O início da narrativa do jornalista foi o suficiente para silenciar definitivamente meus outros dois amigos médicos, que conversavam sobre a eficácia de um novo medicamento recém elaborado e colocado em uso nos hospitais, para combater as infecções resultantes de uma epidemia que assolava a região. O assunto obscuro e intrigante imediatamente repercutiu na mesa, e impaciente um dos corpulentos médicos, trajando um uniforme branco impecável sentado ao meu lado, interrompeu o relato de Antony pedindo-o para que ao menos nos descrevesse as fotografias; pedido que o caro jornalista atendeu de imediato:
-"Lembro-me de ter notado uma foto no primeiro degrau que me chamou a atenção, pois estampava um grupo de pessoas de semblantes cansados, cujos corpos disformes e esqueléticos permaneciam de pé enfileirados diante do fotógrafo, separados por uma cerca de arame farpado..."

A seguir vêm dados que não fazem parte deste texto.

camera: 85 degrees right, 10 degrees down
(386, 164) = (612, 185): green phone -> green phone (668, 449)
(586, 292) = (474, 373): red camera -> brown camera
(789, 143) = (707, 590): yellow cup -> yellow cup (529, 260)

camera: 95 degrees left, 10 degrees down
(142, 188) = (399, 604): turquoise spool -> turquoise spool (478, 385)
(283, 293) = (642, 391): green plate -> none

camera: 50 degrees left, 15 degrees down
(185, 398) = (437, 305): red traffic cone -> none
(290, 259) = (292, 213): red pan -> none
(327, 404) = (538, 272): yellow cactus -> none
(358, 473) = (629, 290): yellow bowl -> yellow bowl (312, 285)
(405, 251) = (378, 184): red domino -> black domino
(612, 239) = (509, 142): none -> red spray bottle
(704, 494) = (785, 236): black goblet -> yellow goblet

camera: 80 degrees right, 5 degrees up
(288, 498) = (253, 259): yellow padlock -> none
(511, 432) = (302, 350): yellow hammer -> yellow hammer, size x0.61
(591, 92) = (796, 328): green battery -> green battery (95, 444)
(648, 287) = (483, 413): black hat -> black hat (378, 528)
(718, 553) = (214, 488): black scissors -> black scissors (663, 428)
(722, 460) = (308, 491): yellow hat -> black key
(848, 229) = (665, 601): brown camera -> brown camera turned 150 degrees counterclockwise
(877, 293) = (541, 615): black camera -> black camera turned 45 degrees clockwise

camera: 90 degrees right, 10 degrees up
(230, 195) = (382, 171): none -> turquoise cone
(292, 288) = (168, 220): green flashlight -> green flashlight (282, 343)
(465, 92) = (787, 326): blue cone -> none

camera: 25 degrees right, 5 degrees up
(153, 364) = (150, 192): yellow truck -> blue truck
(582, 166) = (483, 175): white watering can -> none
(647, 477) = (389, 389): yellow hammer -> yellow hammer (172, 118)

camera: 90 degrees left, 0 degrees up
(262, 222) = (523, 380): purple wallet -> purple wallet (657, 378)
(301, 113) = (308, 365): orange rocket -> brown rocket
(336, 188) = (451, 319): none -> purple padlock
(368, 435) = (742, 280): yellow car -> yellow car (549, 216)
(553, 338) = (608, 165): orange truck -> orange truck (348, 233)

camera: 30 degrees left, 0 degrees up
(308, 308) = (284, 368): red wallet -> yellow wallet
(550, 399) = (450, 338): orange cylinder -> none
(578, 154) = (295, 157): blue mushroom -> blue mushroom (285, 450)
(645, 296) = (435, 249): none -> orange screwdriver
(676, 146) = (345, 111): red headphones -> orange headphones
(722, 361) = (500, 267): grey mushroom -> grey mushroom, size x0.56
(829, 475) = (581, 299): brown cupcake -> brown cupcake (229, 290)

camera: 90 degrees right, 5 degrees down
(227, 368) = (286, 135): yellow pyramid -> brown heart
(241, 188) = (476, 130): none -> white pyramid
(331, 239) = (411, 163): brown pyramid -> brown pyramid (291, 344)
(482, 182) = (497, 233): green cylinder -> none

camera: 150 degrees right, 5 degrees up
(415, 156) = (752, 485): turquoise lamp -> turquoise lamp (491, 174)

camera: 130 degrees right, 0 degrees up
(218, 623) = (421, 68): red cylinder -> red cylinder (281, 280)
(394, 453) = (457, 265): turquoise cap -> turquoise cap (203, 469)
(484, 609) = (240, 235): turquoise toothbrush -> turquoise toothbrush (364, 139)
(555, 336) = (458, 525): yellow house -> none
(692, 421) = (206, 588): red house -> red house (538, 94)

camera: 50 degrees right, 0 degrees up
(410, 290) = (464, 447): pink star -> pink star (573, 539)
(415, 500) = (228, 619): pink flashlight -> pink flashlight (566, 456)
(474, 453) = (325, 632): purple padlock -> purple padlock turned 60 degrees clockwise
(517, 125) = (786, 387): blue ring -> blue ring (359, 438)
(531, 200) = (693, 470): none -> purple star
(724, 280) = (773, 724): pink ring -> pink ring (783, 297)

- Certamente trata-se de uma visão sobrenatural e assustadora meu amigo! - afirmou o mesmo médico que lhe havia solicitado a descrição, virando cuidadosamente em seu copo uma escura garrafa de vinho que o garçom acabara de colocar na mesa.
- Concordo!... se eram esqueléticos então não pertenciam ao nosso mundo físico e sim a outro mundo desconhecido! - completou o outro ouvinte cujos óculos somados a um bigode e barba muito bem cuidados escondiam-lhe parte de suas feições, porém conferiam-lhe uma expressão de mansidão e compreensão que sempre demonstrara com os amigos. Empurrou o copo para aproveitar a generosidade do amigo que já lhe estendia a garrafa para compartilhar a bebida.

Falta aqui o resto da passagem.